Substitute "Электронные весы" for "Карманные весы" in the stretch of the material from the line containing "Тестовые реактивы" through the line containing "из банковского мешка", and give back only those lines with everything else left unchanged.

(Records from a data source)

Start of Block

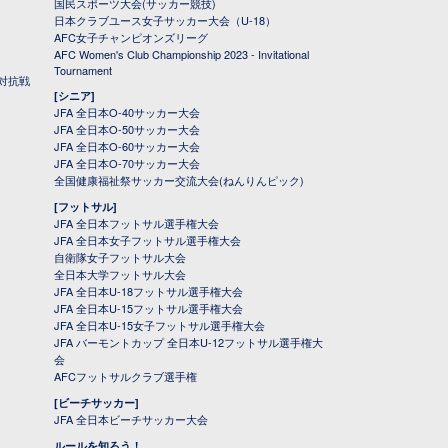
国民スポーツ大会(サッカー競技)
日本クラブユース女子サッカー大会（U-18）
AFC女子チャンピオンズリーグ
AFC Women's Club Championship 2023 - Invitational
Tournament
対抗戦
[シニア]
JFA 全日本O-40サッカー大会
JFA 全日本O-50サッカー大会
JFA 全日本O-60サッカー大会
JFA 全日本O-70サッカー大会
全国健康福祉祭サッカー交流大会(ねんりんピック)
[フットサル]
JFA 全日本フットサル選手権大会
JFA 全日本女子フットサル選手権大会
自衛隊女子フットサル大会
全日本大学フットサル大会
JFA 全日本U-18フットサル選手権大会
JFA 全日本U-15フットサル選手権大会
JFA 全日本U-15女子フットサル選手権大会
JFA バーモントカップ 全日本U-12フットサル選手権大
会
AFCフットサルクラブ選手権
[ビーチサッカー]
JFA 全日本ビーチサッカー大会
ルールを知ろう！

End of Block
Start of Block

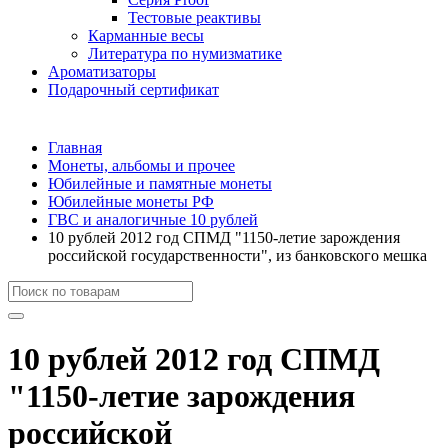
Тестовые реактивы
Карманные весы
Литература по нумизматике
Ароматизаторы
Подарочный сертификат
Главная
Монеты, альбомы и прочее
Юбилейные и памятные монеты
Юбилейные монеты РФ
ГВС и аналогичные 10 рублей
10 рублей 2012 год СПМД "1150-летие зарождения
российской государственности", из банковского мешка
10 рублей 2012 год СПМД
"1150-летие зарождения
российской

End of Block
Start of Block

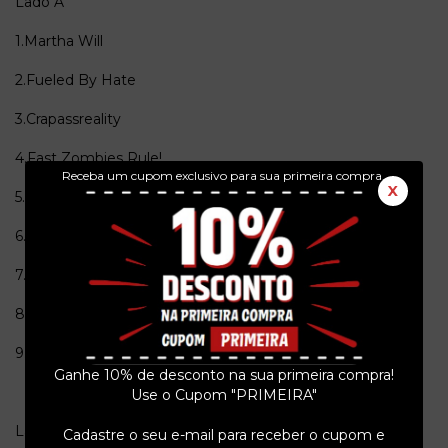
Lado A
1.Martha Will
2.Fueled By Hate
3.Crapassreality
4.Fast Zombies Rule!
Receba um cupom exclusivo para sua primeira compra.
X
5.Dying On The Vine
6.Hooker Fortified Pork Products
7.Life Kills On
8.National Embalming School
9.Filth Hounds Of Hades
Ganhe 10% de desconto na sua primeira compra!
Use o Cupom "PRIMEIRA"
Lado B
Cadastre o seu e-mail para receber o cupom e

End of Block

**Answer box:**
Тестовые реактивы
Электронные весы
Литература по нумизматике
Ароматизаторы
Подарочный сертификат
Главная
Монеты, альбомы и прочее
Юбилейные и памятные монеты
Юбилейные монеты РФ
ГВС и аналогичные 10 рублей
10 рублей 2012 год СПМД "1150-летие зарождения
российской государственности", из банковского мешка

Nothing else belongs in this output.